Daniel Fredinburg, an executive with Google's privacy team and self-described "adventurer/engineer," died of a head injury on Mount Everest, his sister wrote on the social media site Instagram. He was traveling with the U.K.-based expedition company Jagged Globe, which said in a statement on its website that Sherpa guides and team members other than Fredinburg were safe, including two with non-life-threatening injuries. At least two other US climbers are believed to have died.

"Some duffels from expedition members were tossed for more than a football field's length. Expedition boots, dining tent frames, and ice axes were tossed far across the glacier too," US climber Jon Kedrowski wrote on his blog Sunday about the mayhem at basecamp.

Hundreds of people attempt to reach Everest's summit each year, typically paying a minimum of US$30,000 per person and often far more for the privilege, according to an estimate by Outside magazine. The rising numbers of climbers has drawn complaints about overcrowding, littering and heightened danger. April is a peak month for climbing.

The Himalayan region is one of the world's most active seismic zones as the Indian subcontinent pushes north into the central Asia tectonic plate. The 1934 earthquake in Nepal, just west of Sikkim, killed more than 16,000 people. A 2005 quake in Kashmir killed more than 70,000 in Pakistan.

Many Nepalese reside in unreinforced brick masonry structures.

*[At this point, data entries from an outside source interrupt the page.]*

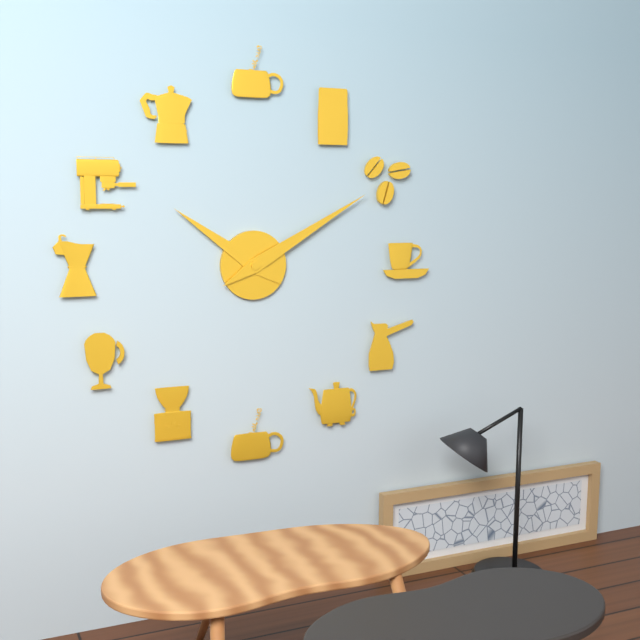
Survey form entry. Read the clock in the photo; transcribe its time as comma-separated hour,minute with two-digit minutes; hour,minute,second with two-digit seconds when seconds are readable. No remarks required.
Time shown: 10,10
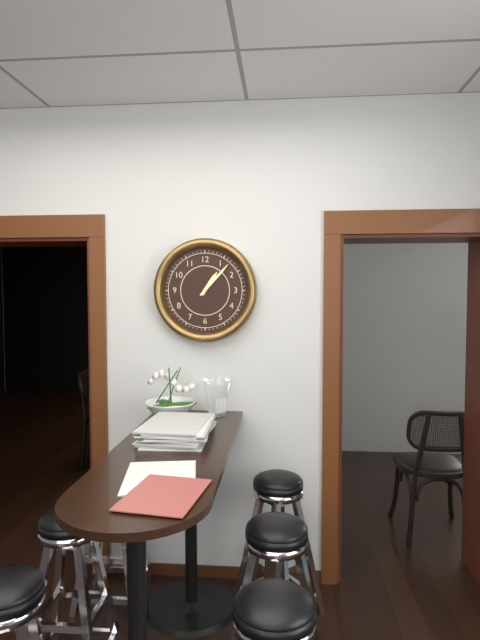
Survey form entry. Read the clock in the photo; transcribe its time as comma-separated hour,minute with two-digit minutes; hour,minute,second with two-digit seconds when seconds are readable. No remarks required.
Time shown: 1,07
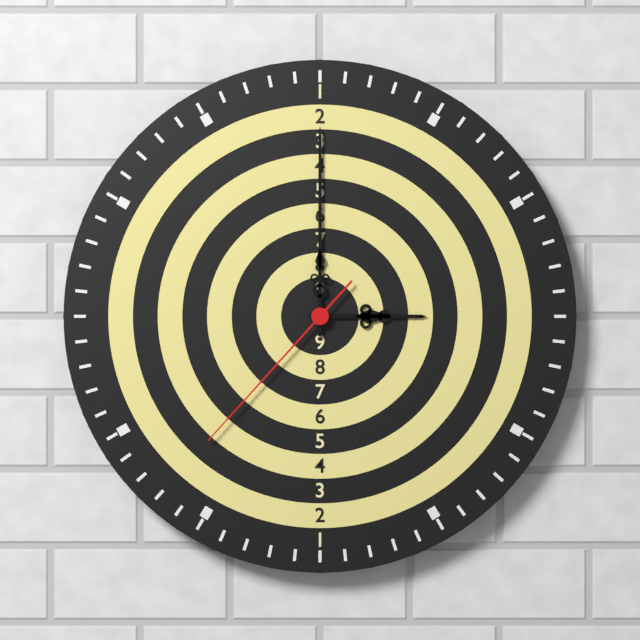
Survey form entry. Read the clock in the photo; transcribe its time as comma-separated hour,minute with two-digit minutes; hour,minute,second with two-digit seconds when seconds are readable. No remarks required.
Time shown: 3,00,37
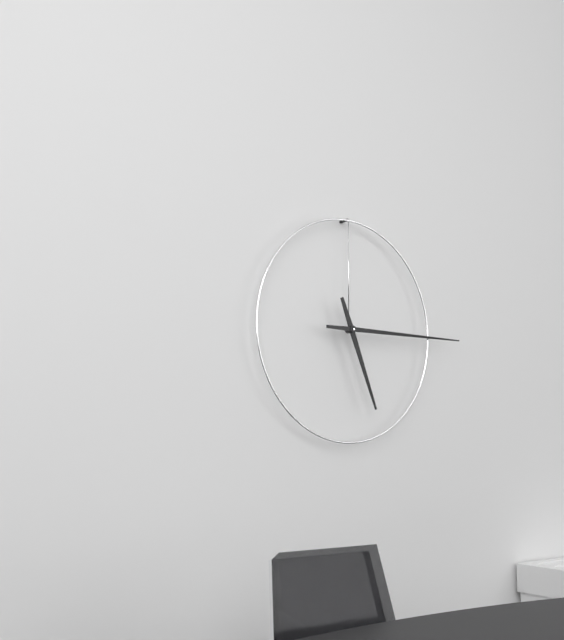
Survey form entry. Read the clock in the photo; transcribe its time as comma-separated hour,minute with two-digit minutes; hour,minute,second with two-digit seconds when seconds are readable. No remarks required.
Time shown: 5,15
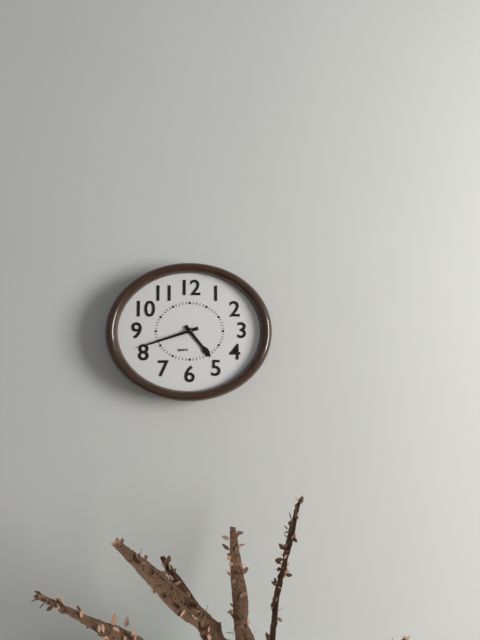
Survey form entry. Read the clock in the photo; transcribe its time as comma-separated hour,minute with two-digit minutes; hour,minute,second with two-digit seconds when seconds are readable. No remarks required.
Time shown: 4,42
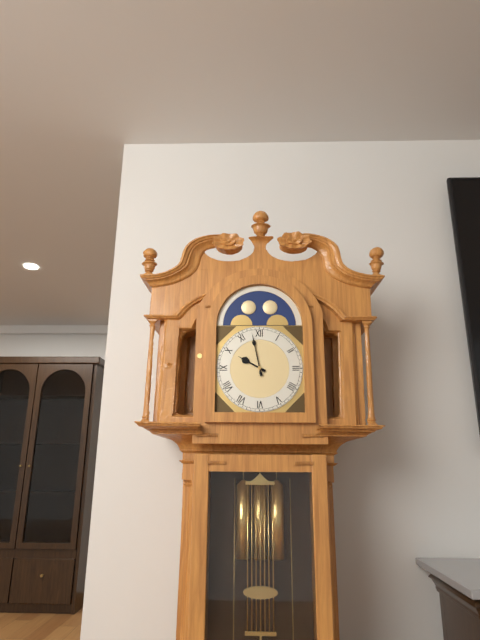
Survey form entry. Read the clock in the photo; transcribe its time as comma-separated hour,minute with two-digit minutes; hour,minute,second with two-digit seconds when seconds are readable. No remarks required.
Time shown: 9,58
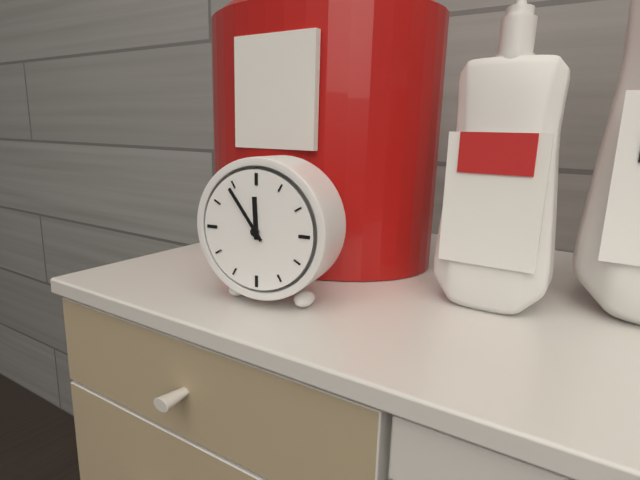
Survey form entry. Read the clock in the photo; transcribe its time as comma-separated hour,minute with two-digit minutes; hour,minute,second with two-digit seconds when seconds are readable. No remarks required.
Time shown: 11,54
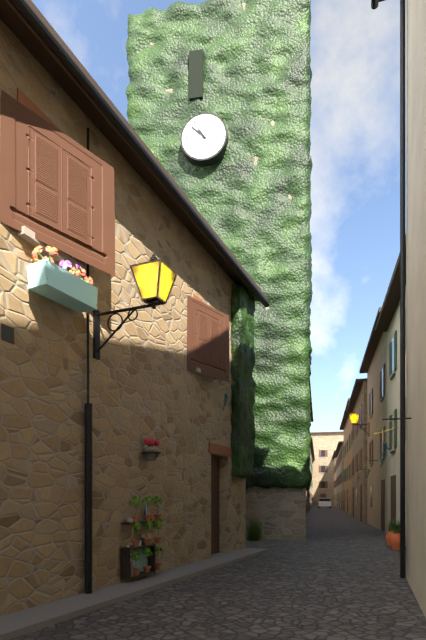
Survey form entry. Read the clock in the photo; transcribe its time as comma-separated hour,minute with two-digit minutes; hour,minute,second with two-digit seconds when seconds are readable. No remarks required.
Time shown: 10,52
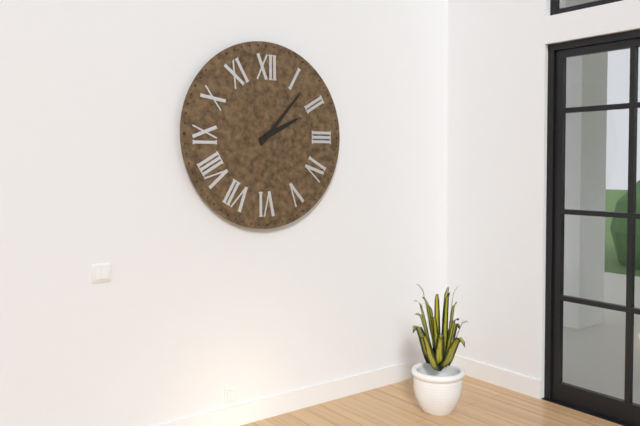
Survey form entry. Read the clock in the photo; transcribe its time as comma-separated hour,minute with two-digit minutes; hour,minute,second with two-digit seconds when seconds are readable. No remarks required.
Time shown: 2,07
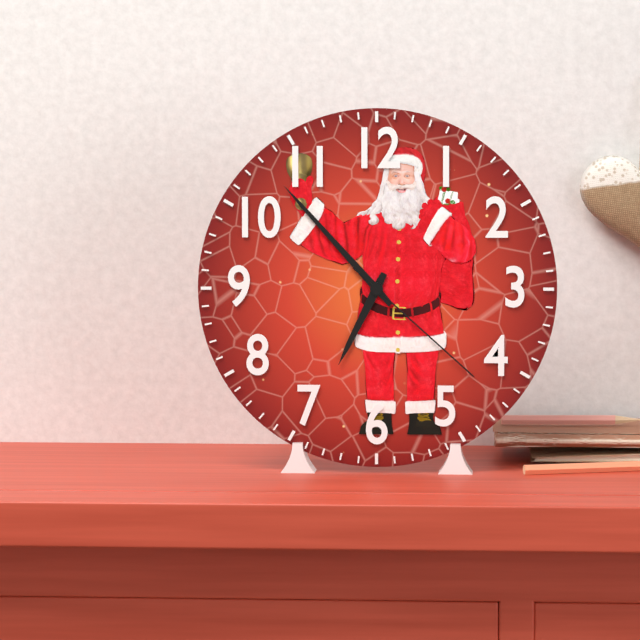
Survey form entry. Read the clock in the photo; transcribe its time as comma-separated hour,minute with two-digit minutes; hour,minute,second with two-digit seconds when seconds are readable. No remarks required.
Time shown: 6,53,22
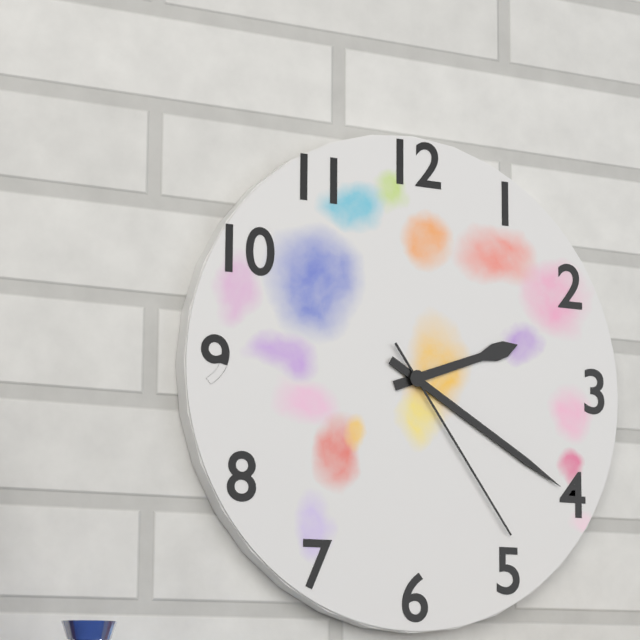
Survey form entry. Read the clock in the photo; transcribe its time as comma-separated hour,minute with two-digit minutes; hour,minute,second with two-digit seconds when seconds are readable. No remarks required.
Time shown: 2,20,24
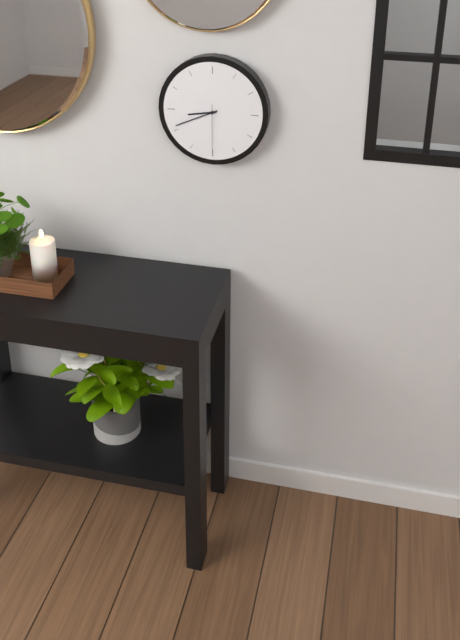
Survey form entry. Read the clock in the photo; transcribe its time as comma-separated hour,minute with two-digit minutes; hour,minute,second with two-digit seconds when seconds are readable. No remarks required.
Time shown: 8,41,30
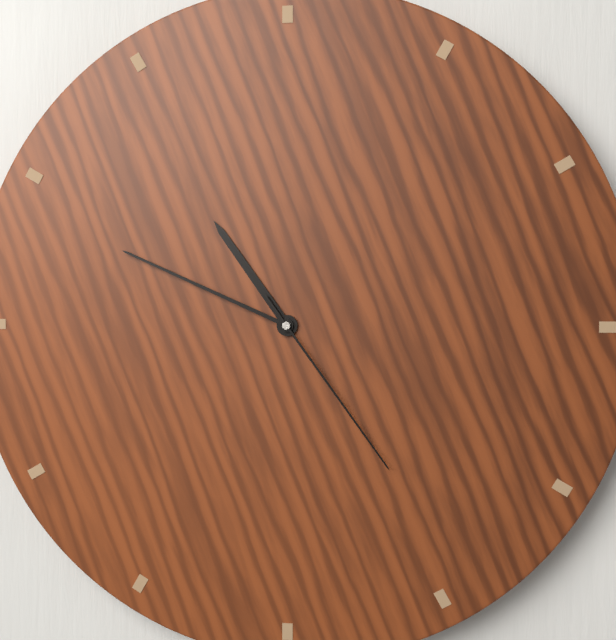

The country's shoddy building standards and lack of preparedness for a major earthquake were the subjects of an international conference in Kathmandu earlier this month.

Television images showed rescuers pulling out people who were trapped under the 19th century Dharahara Tower, a nine- story structure in Kathmandu that collapsed.

"It was so powerful and the entire house was shaking, so we got out," said Sila Gurung, 28, who lives in a three-story home with her mother in Kathmandu's Nakhipot district, close to the popular tourist site Patan Durbar Square. "Everyone is very scared, and no one knows when it will be safe to go back home." A US military aircraft left for Nepal on Sunday from Delaware with almost 70 people including search and rescue teams, as well as 45 tons of cargo, said Army Colonel Steve Warren, a Pentagon spokesman.